I think the album is quite challenging in that way, the ideas are so restless, you go all sorts of different tempos and places, but there are sonic themes that run through it,

“I’m experimenting, trying to entertain myself – if it’s not moving me I can’t see how it could entertain anyone else. I have to bounce around, I get bored too easily, if I get bored it stops me writing it. Pushing the palette, keep it moving around. I’m lucky that I’ve never really had to go out and shop for work, people come looking for me. Let the music do the talking, be genuine about it, none of that selling myself. There’s no big plan, I’m doing this for fun.”

Is the title We Will Not Harm You a reference to something?

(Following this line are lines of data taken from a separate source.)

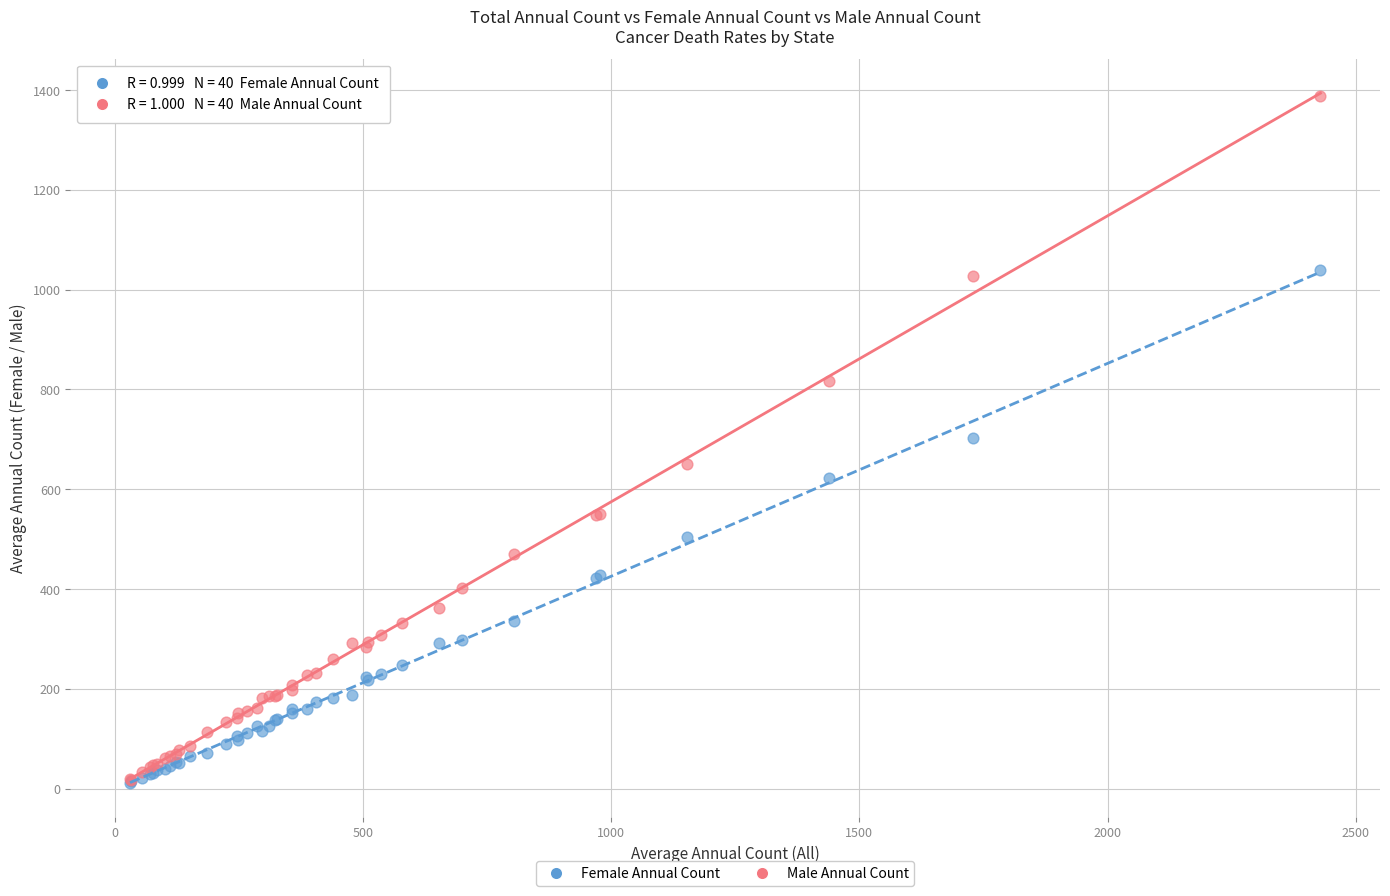

Which series has the widest spread of Y values?

Male Annual Count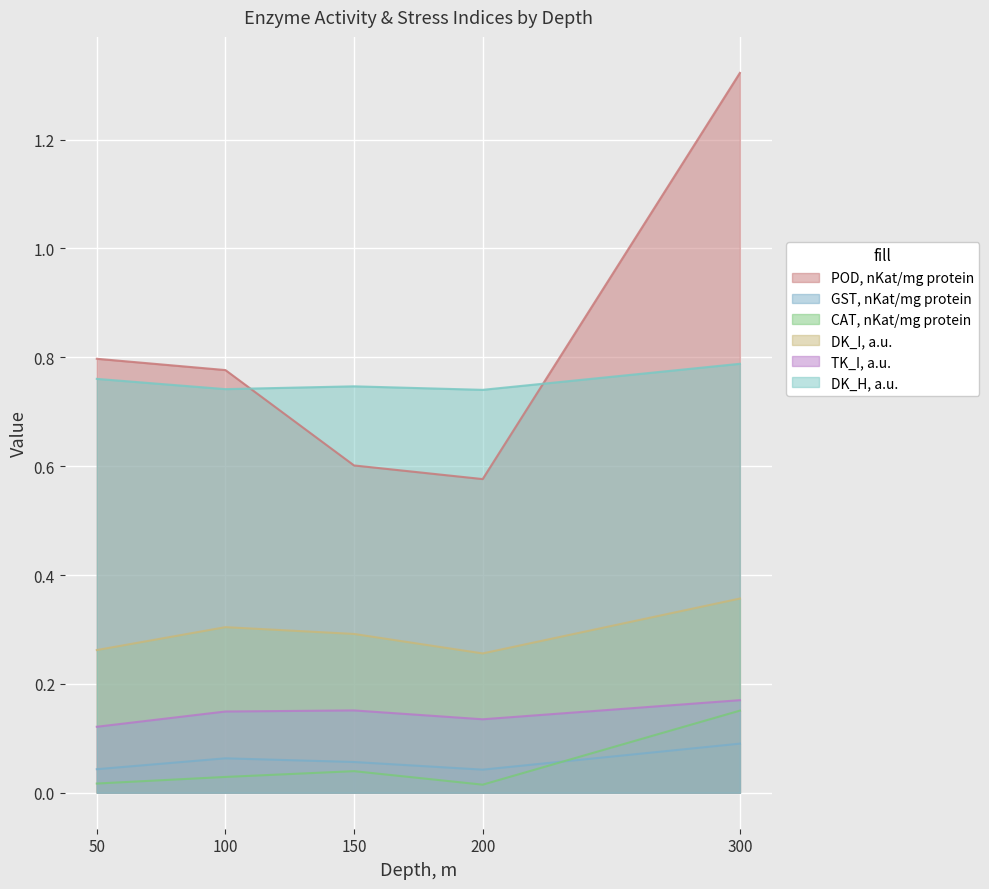

At how many categories does at least one series exceed 0?

5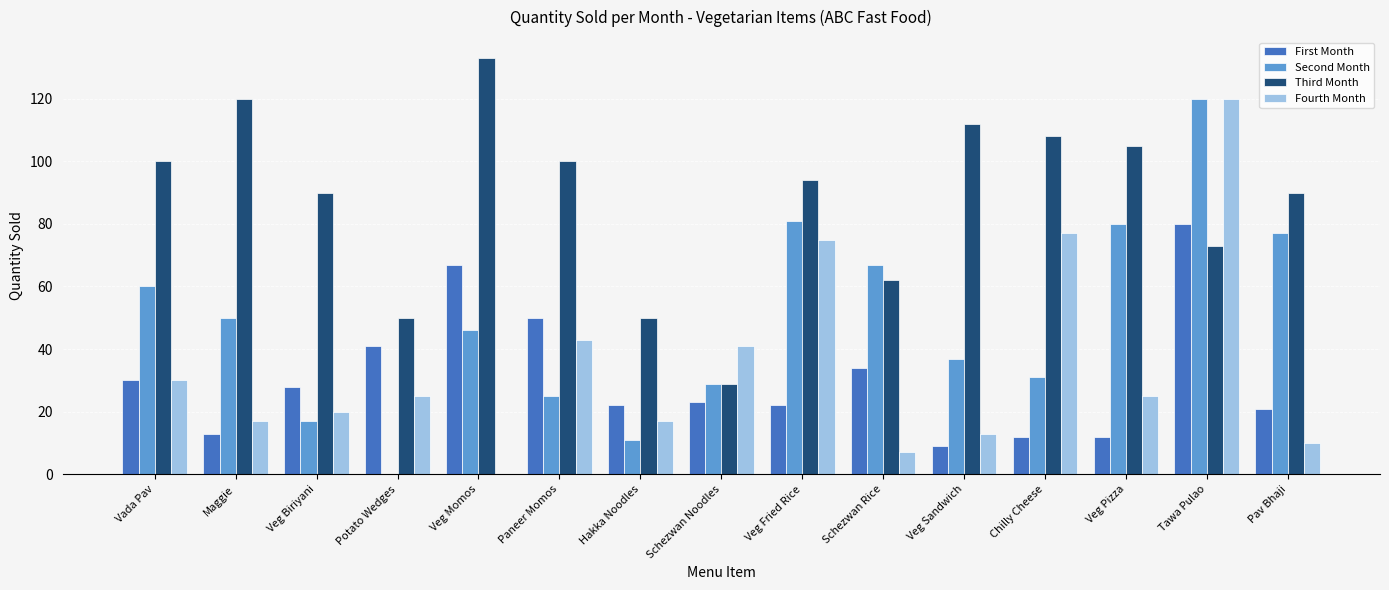

At which label does Second Month first exceed 46?

Vada Pav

“The story goes like this – I fell into this routine where I’d fall asleep, wake up at three in the morning, once I’m up I’m awake, tinkering around, starting to write. Sometimes that moment of waking up gives you a new energy, and a lot seems to get done. Fell into the pattern. Early one morning I was watching a George Clinton documentary, smoking a zoot, watching Parliament Funkadelic evolve from the doo-wop era through to their Parliament, psychedelic era, all high off their faces. At one point Clinton goes, ‘What is soul? We will not harm you.. Soul is the dirt around the bathtub.’ There is more to soul than soul music, soul means different things for everybody. But that part about ‘we will not harm you’, that struck me. I take it to mean, that for a black band, doing that music at the time, in racist America, they were freaking people out. But also, this music will not physically harm you.. .Me, and what I make, will not harm you. I’m telling them there’s nothing to be scared of, people are fuddy duddies these days. Playing with words. The cover is like us, two people having a drink. It feels peaceful.”